[Data excerpts]
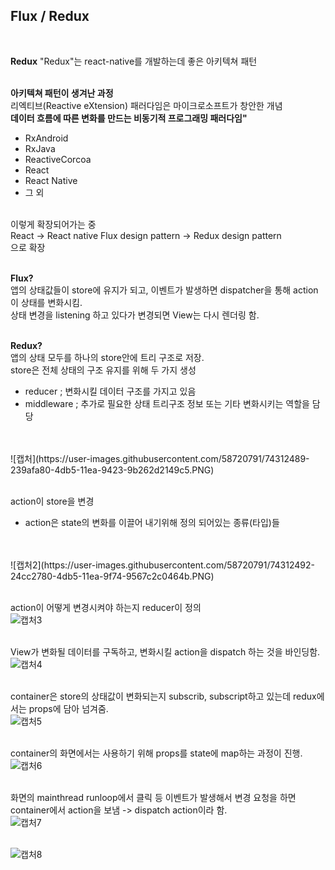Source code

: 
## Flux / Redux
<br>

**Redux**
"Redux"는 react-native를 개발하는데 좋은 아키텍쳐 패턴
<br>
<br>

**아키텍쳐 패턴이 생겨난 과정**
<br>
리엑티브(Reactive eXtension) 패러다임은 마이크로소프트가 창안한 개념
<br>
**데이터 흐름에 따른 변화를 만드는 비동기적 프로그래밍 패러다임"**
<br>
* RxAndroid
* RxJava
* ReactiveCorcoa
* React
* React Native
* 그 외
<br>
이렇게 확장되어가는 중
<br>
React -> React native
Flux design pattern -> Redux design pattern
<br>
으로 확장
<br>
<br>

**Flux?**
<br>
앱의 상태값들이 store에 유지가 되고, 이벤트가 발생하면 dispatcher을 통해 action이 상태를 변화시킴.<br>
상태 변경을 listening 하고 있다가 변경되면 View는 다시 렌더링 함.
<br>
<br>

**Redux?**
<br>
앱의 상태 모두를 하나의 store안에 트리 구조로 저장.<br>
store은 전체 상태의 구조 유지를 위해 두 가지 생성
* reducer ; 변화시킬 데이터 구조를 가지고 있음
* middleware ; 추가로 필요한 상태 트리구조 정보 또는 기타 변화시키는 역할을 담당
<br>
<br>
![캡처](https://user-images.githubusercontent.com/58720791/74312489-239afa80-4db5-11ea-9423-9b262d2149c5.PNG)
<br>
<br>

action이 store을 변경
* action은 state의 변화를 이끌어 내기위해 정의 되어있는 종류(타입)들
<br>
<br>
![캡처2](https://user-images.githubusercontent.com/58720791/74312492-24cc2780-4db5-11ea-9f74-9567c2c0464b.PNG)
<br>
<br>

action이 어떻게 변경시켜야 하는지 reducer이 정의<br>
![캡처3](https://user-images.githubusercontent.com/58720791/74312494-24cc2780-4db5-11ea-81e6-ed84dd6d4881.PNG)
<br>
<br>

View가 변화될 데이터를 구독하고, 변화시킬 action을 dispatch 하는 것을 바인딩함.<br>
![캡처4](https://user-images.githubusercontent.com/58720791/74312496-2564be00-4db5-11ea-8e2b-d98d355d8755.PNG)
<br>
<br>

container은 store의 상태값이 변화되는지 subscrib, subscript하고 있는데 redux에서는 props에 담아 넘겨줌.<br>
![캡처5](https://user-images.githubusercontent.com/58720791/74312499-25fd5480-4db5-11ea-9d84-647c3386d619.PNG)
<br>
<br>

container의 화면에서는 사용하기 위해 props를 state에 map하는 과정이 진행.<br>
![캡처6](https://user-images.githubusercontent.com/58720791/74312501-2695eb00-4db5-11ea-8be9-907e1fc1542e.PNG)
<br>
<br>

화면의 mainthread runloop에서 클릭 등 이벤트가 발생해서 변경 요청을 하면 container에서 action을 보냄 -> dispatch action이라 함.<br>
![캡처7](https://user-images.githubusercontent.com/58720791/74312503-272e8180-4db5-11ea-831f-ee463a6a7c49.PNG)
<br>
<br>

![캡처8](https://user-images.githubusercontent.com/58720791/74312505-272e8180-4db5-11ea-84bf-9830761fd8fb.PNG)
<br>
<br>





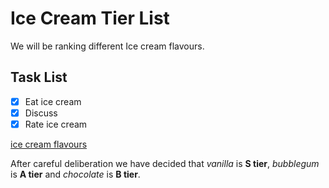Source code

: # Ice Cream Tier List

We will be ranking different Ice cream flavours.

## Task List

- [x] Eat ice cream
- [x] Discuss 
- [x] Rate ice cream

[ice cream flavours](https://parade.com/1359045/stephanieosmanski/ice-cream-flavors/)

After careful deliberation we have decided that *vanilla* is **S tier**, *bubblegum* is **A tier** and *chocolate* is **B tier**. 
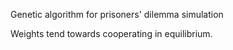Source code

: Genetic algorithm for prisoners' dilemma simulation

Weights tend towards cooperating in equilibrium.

THE PROBLEM: Render every line of source text in all the entries above as one numbered list, skipping blank lines. Leave the pictures out of the answer.

RESPONSE:
1. Source code
2. : 
3. ## Flux / Redux
4. <br>
5. **Redux**
6. "Redux"는 react-native를 개발하는데 좋은 아키텍쳐 패턴
7. <br>
8. <br>
9. **아키텍쳐 패턴이 생겨난 과정**
10. <br>
11. 리엑티브(Reactive eXtension) 패러다임은 마이크로소프트가 창안한 개념
12. <br>
13. **데이터 흐름에 따른 변화를 만드는 비동기적 프로그래밍 패러다임"**
14. <br>
15. * RxAndroid
16. * RxJava
17. * ReactiveCorcoa
18. * React
19. * React Native
20. * 그 외
21. <br>
22. 이렇게 확장되어가는 중
23. <br>
24. React -> React native
25. Flux design pattern -> Redux design pattern
26. <br>
27. 으로 확장
28. <br>
29. <br>
30. **Flux?**
31. <br>
32. 앱의 상태값들이 store에 유지가 되고, 이벤트가 발생하면 dispatcher을 통해 action이 상태를 변화시킴.<br>
33. 상태 변경을 listening 하고 있다가 변경되면 View는 다시 렌더링 함.
34. <br>
35. <br>
36. **Redux?**
37. <br>
38. 앱의 상태 모두를 하나의 store안에 트리 구조로 저장.<br>
39. store은 전체 상태의 구조 유지를 위해 두 가지 생성
40. * reducer ; 변화시킬 데이터 구조를 가지고 있음
41. * middleware ; 추가로 필요한 상태 트리구조 정보 또는 기타 변화시키는 역할을 담당
42. <br>
43. <br>
44. ![캡처](https://user-images.githubusercontent.com/58720791/74312489-239afa80-4db5-11ea-9423-9b262d2149c5.PNG)
45. <br>
46. <br>
47. action이 store을 변경
48. * action은 state의 변화를 이끌어 내기위해 정의 되어있는 종류(타입)들
49. <br>
50. <br>
51. ![캡처2](https://user-images.githubusercontent.com/58720791/74312492-24cc2780-4db5-11ea-9f74-9567c2c0464b.PNG)
52. <br>
53. <br>
54. action이 어떻게 변경시켜야 하는지 reducer이 정의<br>
55. ![캡처3](https://user-images.githubusercontent.com/58720791/74312494-24cc2780-4db5-11ea-81e6-ed84dd6d4881.PNG)
56. <br>
57. <br>
58. View가 변화될 데이터를 구독하고, 변화시킬 action을 dispatch 하는 것을 바인딩함.<br>
59. ![캡처4](https://user-images.githubusercontent.com/58720791/74312496-2564be00-4db5-11ea-8e2b-d98d355d8755.PNG)
60. <br>
61. <br>
62. container은 store의 상태값이 변화되는지 subscrib, subscript하고 있는데 redux에서는 props에 담아 넘겨줌.<br>
63. ![캡처5](https://user-images.githubusercontent.com/58720791/74312499-25fd5480-4db5-11ea-9d84-647c3386d619.PNG)
64. <br>
65. <br>
66. container의 화면에서는 사용하기 위해 props를 state에 map하는 과정이 진행.<br>
67. ![캡처6](https://user-images.githubusercontent.com/58720791/74312501-2695eb00-4db5-11ea-8be9-907e1fc1542e.PNG)
68. <br>
69. <br>
70. 화면의 mainthread runloop에서 클릭 등 이벤트가 발생해서 변경 요청을 하면 container에서 action을 보냄 -> dispatch action이라 함.<br>
71. ![캡처7](https://user-images.githubusercontent.com/58720791/74312503-272e8180-4db5-11ea-831f-ee463a6a7c49.PNG)
72. <br>
73. <br>
74. ![캡처8](https://user-images.githubusercontent.com/58720791/74312505-272e8180-4db5-11ea-84bf-9830761fd8fb.PNG)
75. <br>
76. <br>
77. Source code
78. : # Ice Cream Tier List
79. We will be ranking different Ice cream flavours.
80. ## Task List
81. - [x] Eat ice cream
82. - [x] Discuss 
83. - [x] Rate ice cream
84. [ice cream flavours](https://parade.com/1359045/stephanieosmanski/ice-cream-flavors/)
85. After careful deliberation we have decided that *vanilla* is **S tier**, *bubblegum* is **A tier** and *chocolate* is **B tier**. 
86. Source code
87. : Genetic algorithm for prisoners' dilemma simulation
88. Weights tend towards cooperating in equilibrium.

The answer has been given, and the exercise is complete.